The human safaris have risked exposing the Jarawa to diseases to which they have no immunity. © Survival

This page was created in 2017 and may contain language which is now outdated.

Notorious “human safaris” in India’s Andaman Islands may soon stop, after the authorities announced that a new sea route around the islands will soon open.

The new route will keep tourists off the infamous Andaman Trunk Road, which was built illegally through the forests of the isolated Jarawa tribe.

The road brings a daily invasion of hundreds of tourists into the heart of the Jarawa reserve, who treat the Jarawa like animals in a safari park.

One tourist described his trip: “The journey through tribal reserve was like a safari ride as we were going amidst dense tropical rainforest and looking for wild animals, Jarawa tribals to be specific."

The Jarawa, like all recently contacted peoples, face catastrophe unless their land is protected.

The human safaris are also dangerous – one Jarawa boy lost his arm after tourists threw food at him from a moving vehicle.

In 2002 India’s Supreme Court ordered the road closed, but it has remained open.

Survival International led a global campaign against the human safaris, calling for a boycott of the Andaman tourist industry until they came to an end.

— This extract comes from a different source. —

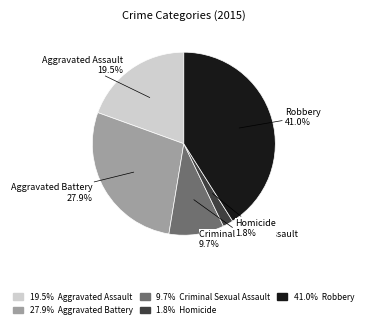

Does any single category account for the majority?

No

Nearly 17,000 people from around the world pledged not to holiday in the islands in protest.

The boycott will be called off as soon as the Andaman government agrees to ensure that tourists are no longer able to use the road.

A tourist poses with a group of Jarawa. © Mauricio Cordova / Survival International 2008

Background briefing

- In 2012, shocking footage emerged of Jarawa girls being made to dance at the side of the road, during a human safari. This led to a global outcry against the dehumanizing use of tribal people as tourist exhibits.
- The Jarawa are one of the tribes Indigenous to the Andaman islands. They live as hunter gatherers, and chose to reject contact with mainstream Indian society until 1998. Several other Andamanese tribes were wiped out following British colonization of the islands in the 19th century.
- In 1999 and 2006, the Jarawa suffered outbreaks of measles – a disease which has devastated many recently contacted tribes. and which is often a consequence of forced contact.
-Tourism is a major industry in the Andaman islands. The new sea route will be used to access the north of the islands and attractions like the limestone caves and mud volcano at Baratang without tourists intruding into the land of the Jarawa.
- The Islands’ Lieutenant-Governor, Professor Mukhi, announced recently that the sea route will be quicker and more comfortable than the current journey by road.

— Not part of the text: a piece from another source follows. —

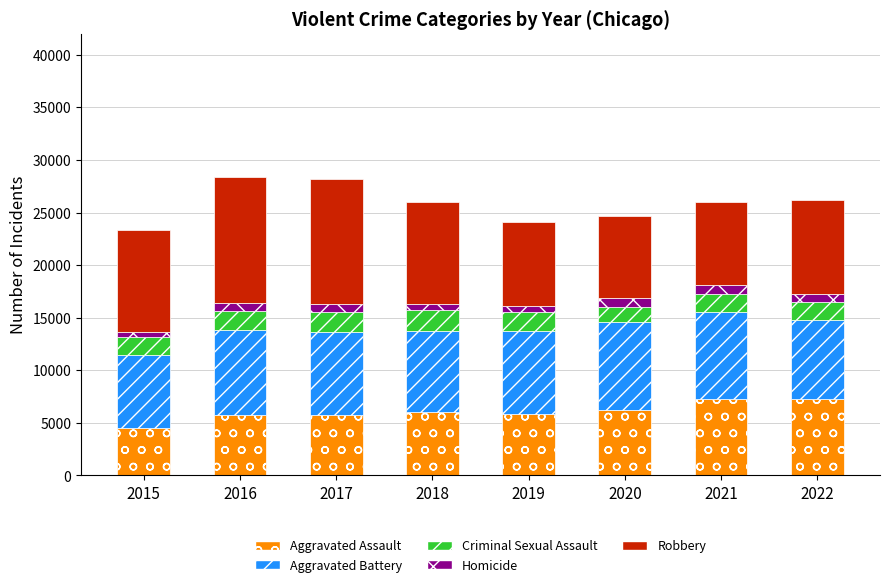

True or false: Aggravated Assault has a value of 8955 at 2017.

False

Still from video showing Jarawa girls forced to dance during a human safari. © Anon

Survival’s Director Stephen Corry said: “Treating the Jarawa as a tourist spectacle was a disgusting practice – it also put their lives in danger. It’s more than time for the human safaris to end. If this sea route can do that, then we welcome it. If not, we’ll carry on campaigning until the Jarawa’s right to determine their own futures and stop being harassed by tourists is secure.”